しかしこれらの政治経済論は、いずれも旧来の人権思想と社会契約を前提とし、現実の政治経済活動を、自律した合理的人間像のみに依拠し、社会の不公正な交換を、政治的分配(財政つまり課税と福祉)によって解決しようとしました。そのために、経済の成長(拡大発展)が暗黙の前提になっており、その前提が成長の限界(環境・資源問題等による先進国の停滞)によって揺らいできた21世紀の今日において、旧社会契約の天賦人権論に見られるユートピア的発想の限界が明らかになってきているのです。

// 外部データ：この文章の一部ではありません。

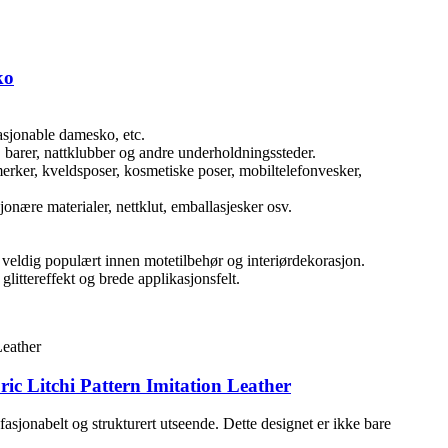
ko
fasjonable damesko, etc.
, barer, nattklubber og andre underholdningssteder.
erker, kveldsposer, kosmetiske poser, mobiltelefonvesker,
sjonære materialer, nettklut, emballasjesker osv.
veldig populært innen motetilbehør og interiørdekorasjon‌.
littereffekt og brede applikasjonsfelt.
ric Litchi Pattern Imitation Leather
 fasjonabelt og strukturert utseende. Dette designet er ikke bare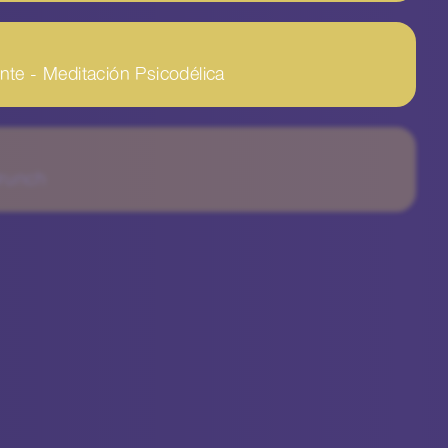
te - Meditación Psicodélica
Brunch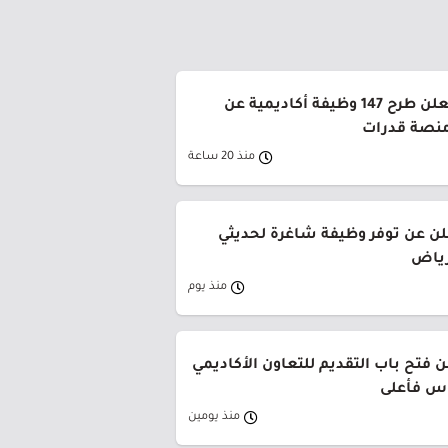
جامعة القصيم تعلن طرح 147 وظيفة أكاديمية عن
منصة قدرات
منذ 20 ساعة
لن عن توفر وظيفة شاغرة لحديثي
رياض
منذ يوم
 فتح باب التقديم للتعاون الأكاديمي
وس فأعلى
منذ يومين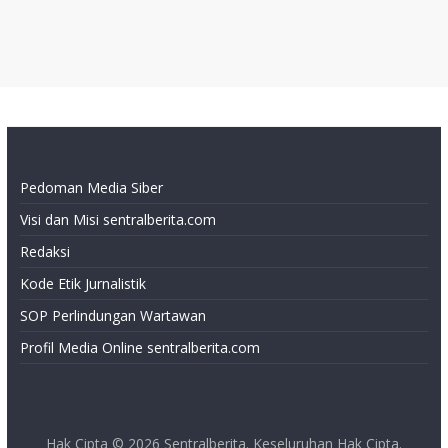
Pedoman Media Siber
Visi dan Misi sentralberita.com
Redaksi
Kode Etik Jurnalistik
SOP Perlindungan Wartawan
Profil Media Online sentralberita.com
Hak Cipta © 2026
Sentralberita
. Keseluruhan Hak Cipta.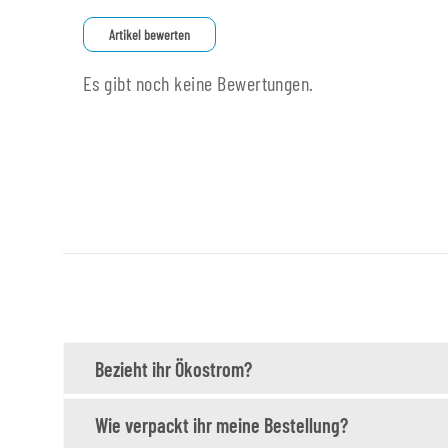
Artikel bewerten
Es gibt noch keine Bewertungen.
Bezieht ihr Ökostrom?
Wie verpackt ihr meine Bestellung?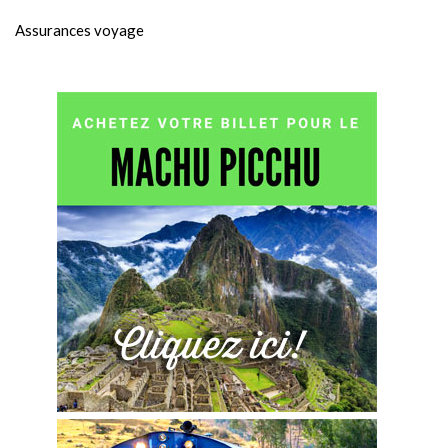
Assurances voyage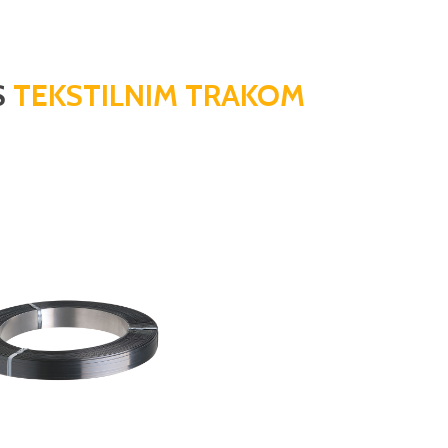
S
TEKSTILNIM TRAKOM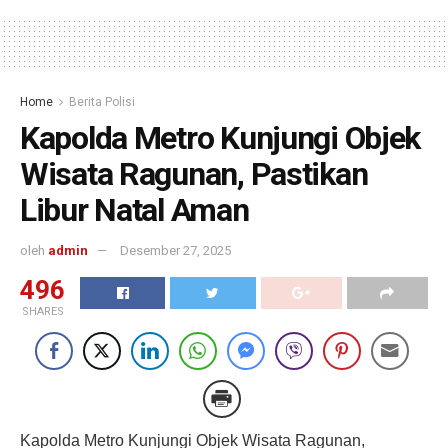
Home
Berita Polisi
Kapolda Metro Kunjungi Objek
Wisata Ragunan, Pastikan
Libur Natal Aman
oleh
admin
Desember 27, 2025
496
SHARES
Kapolda Metro Kunjungi Objek Wisata Ragunan,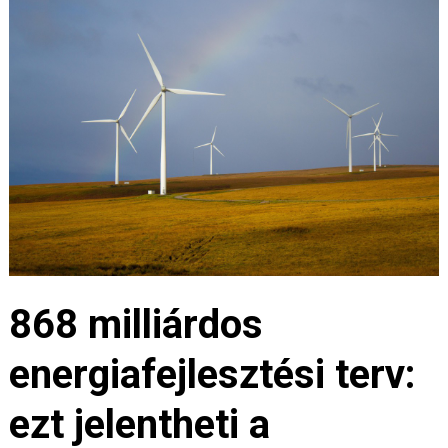
868 milliárdos
energiafejlesztési terv:
ezt jelentheti a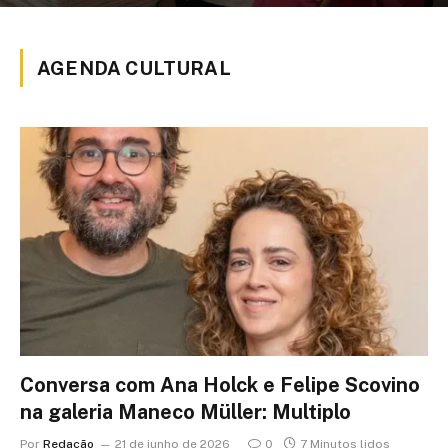
AGENDA CULTURAL
Conversa com Ana Holck e Felipe Scovino
na galeria Maneco Müller: Multiplo
Por
Redação
21 de junho de 2026
0
7 Minutos lidos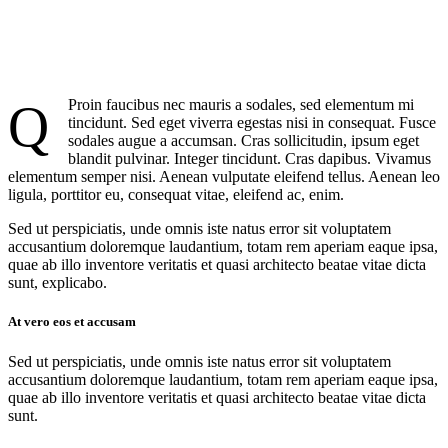
Q
Proin faucibus nec mauris a sodales, sed elementum mi
tincidunt. Sed eget viverra egestas nisi in consequat. Fusce
sodales augue a accumsan. Cras sollicitudin, ipsum eget
blandit pulvinar. Integer tincidunt. Cras dapibus. Vivamus
elementum semper nisi. Aenean vulputate eleifend tellus. Aenean leo
ligula, porttitor eu, consequat vitae, eleifend ac, enim.
Sed ut perspiciatis, unde omnis iste natus error sit voluptatem
accusantium doloremque laudantium, totam rem aperiam eaque ipsa,
quae ab illo inventore veritatis et quasi architecto beatae vitae dicta
sunt, explicabo.
At vero eos et accusam
Sed ut perspiciatis, unde omnis iste natus error sit voluptatem
accusantium doloremque laudantium, totam rem aperiam eaque ipsa,
quae ab illo inventore veritatis et quasi architecto beatae vitae dicta
sunt.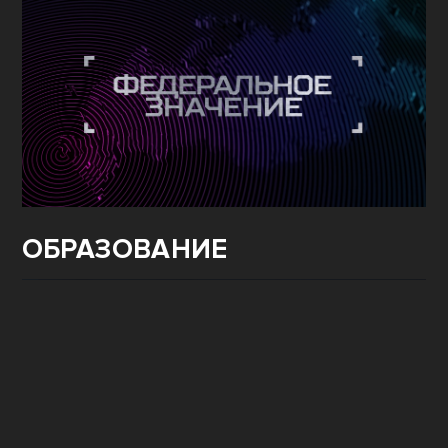
ОБРАЗОВАНИЕ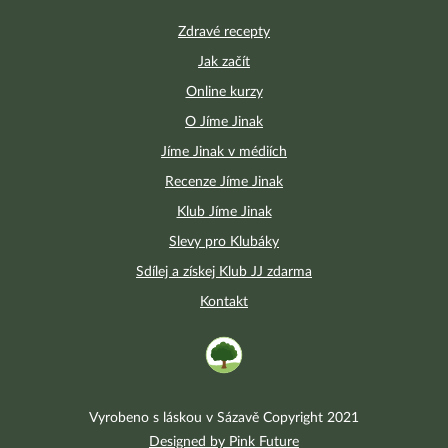
Zdravé recepty
Jak začít
Online kurzy
O Jíme Jinak
Jíme Jinak v médiích
Recenze Jíme Jinak
Klub Jíme Jinak
Slevy pro Klubáky
Sdílej a získej Klub JJ zdarma
Kontakt
Vyrobeno s láskou v Sázavě Copyright 2021
Designed by Pink Future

人間は生来自由でも平等でもなく、むしろその多様で個性的な自然的現実を前提として、社会の透明化・公正化を図り(交換的正義)、諸個人の連帯による共存共栄と幸福追求を実現する社会を築く(分配的正義)という目的を持つ必要があるのです。西洋近代が創造した人間の自由と平等にもとづく自律的な人格を前提とする契約社会を見直すことによって、つまり、天から与えられたとする自由・平等と自律的人格を、追求するべき理想・目標とすることによって、はじめて現実の差異と多様性を直視し、創造的に持続的な未来社会を展望することができるのです。そのような社会を築こうとする合意こそが新しい社会契約と呼ぶものなのです。

(注)旧社会契約とは

旧来の社会契約論は、17~18世紀の西欧で近代市民社会の成立を進めた啓蒙思想の中心となった社会理論であり、政治学における民主主義的人間像や経済学の自由放任・利己的公益(互恵)主義の考え方はこの思想に由来する。旧社会契約の理念における市民社会の構成員は、現実には国家社会(政治的人間)よりも利己的又は個別団体の利害(経済的人間)を優先する傾向が強い。その結果、構成員(市民)は、社会全体のことを重視するより、個人や自己の団体のことしか考えず、政治的便宜もその手段として利用することに限られています。そして政治もお任せ民主主義・自己利益優先の大衆社会現象が出現し、政治も衆愚化していく傾向が見られる。社会主義や福祉国家主義、そして新古典派経済学の基本的考え方もその延長線上にある社会理論と言える。